Is the film worthy of the story?

That is the question that must be asked, and answered, about “The Sicilian Girl” ­— and every other film based on a true story. After all, fiction isn’t fiction when the characters are real. But let’s save the answer until I’m done rambling.

The Sicilian Girl is based on the true story behind the downfall of the Sicilian Mafia in the early 1990s. Anyone familiar with the time period knows that the downfall was as grotesque as it was bloody, and a time when the violence hinted at by so many Hollywood films was an ugly reality.

Some government authorities, prosecutors and  their family members were intimidated, tortured, brutalized and ultimately killed by the Mafia, who tried to stave off the not-so-inevitable.
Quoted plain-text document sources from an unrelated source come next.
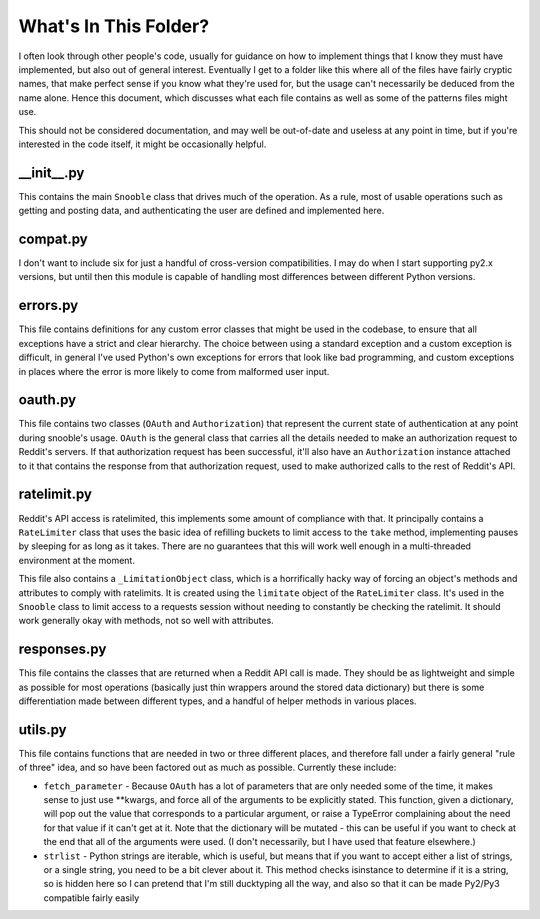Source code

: What's In This Folder?
======================

I often look through other people's code, usually for guidance on how to implement things
that I know they must have implemented, but also out of general interest.  Eventually I
get to a folder like this where all of the files have fairly cryptic names, that make
perfect sense if you know what they're used for, but the usage can't necessarily be
deduced from the name alone.  Hence this document, which discusses what each file contains
as well as some of the patterns files might use.

This should not be considered documentation, and may well be out-of-date and useless at
any point in time, but if you're interested in the code itself, it might be occasionally
helpful.


\_\_init\_\_.py
---------------
This contains the main ``Snooble`` class that drives much of the operation.  As a rule,
most of usable operations such as getting and posting data, and authenticating the user
are defined and implemented here.


compat.py
---------
I don't want to include six for just a handful of cross-version compatibilities.  I may
do when I start supporting py2.x versions, but until then this module is capable of
handling most differences between different Python versions.


errors.py
---------
This file contains definitions for any custom error classes that might be used in the
codebase, to ensure that all exceptions have a strict and clear hierarchy.  The choice
between using a standard exception and a custom exception is difficult, in general I've
used Python's own exceptions for errors that look like bad programming, and custom
exceptions in places where the error is more likely to come from malformed user input.


oauth.py
--------
This file contains two classes (``OAuth`` and ``Authorization``) that represent the
current state of authentication at any point during snooble's usage.  ``OAuth`` is the
general class that carries all the details needed to make an authorization request to
Reddit's servers.  If that authorization request has been successful, it'll also have an
``Authorization`` instance attached to it that contains the response from that
authorization request, used to make authorized calls to the rest of Reddit's API.


ratelimit.py
------------
Reddit's API access is ratelimited, this implements some amount of compliance with that.
It principally contains a ``RateLimiter`` class that uses the basic idea of refilling
buckets to limit access to the ``take`` method, implementing pauses by sleeping for as
long as it takes.  There are no guarantees that this will work well enough in a
multi-threaded environment at the moment.

This file also contains a ``_LimitationObject`` class, which is a horrifically hacky way
of forcing an object's methods and attributes to comply with ratelimits.  It is created
using the ``limitate`` object of the ``RateLimiter`` class.  It's used in the ``Snooble``
class to limit access to a requests session without needing to constantly be checking the
ratelimit.  It should work generally okay with methods, not so well with attributes.


responses.py
-----------
This file contains the classes that are returned when a Reddit API call is made.  They
should be as lightweight and simple as possible for most operations (basically just thin
wrappers around the stored data dictionary) but there is some differentiation made
between different types, and a handful of helper methods in various places.


utils.py
--------
This file contains functions that are needed in two or three different places, and
therefore fall under a fairly general "rule of three" idea, and so have been factored out
as much as possible.  Currently these include:

* ``fetch_parameter`` - Because ``OAuth`` has a lot of parameters that are only needed
  some of the time, it makes sense to just use **kwargs, and force all of the arguments
  to be explicitly stated.  This function, given a dictionary, will pop out the value
  that corresponds to a particular argument, or raise a TypeError complaining about the
  need for that value if it can't get at it.  Note that the dictionary will be mutated -
  this can be useful if you want to check at the end that all of the arguments were used.
  (I don't necessarily, but I have used that feature elsewhere.)

* ``strlist`` - Python strings are iterable, which is useful, but means that if you want
  to accept either a list of strings, or a single string, you need to be a bit clever
  about it.  This method checks isinstance to determine if it is a string, so is hidden
  here so I can pretend that I'm still ducktyping all the way, and also so that it can
  be made Py2/Py3 compatible fairly easily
The Mafia eventually went down but it dragged many poor souls as its centuries-old charade collapsed on its head.

Among the persecuted was Rita Atria (Veronica D’Agostino), the 17-year-old informant whose testimony is largely considered responsible for bringing down the Cosa Nostra. Her diaries — kept since her father’s death — were the lynchpin of the prosecution’s case against the Mafia, revealing the complicated web of lies and deceit that bound the Mafia together.

Her story is one of confrontation and loss as she seeks to avenge the murders of her father and her eldest brother, both of whom were killed by the order of the reigning Don Salvo (Mario Pupella). This is the motivation for her diaries, written with the knowledge that they would one day see the light in a court of law.

Revenge, however, is hardly that simple. Her father was a mob boss, killed for refusing to enter the drug trade. Her brother was his heir, bred for the bloody responsibilities of leadership, killed just as he emerged as a threat to the status quo.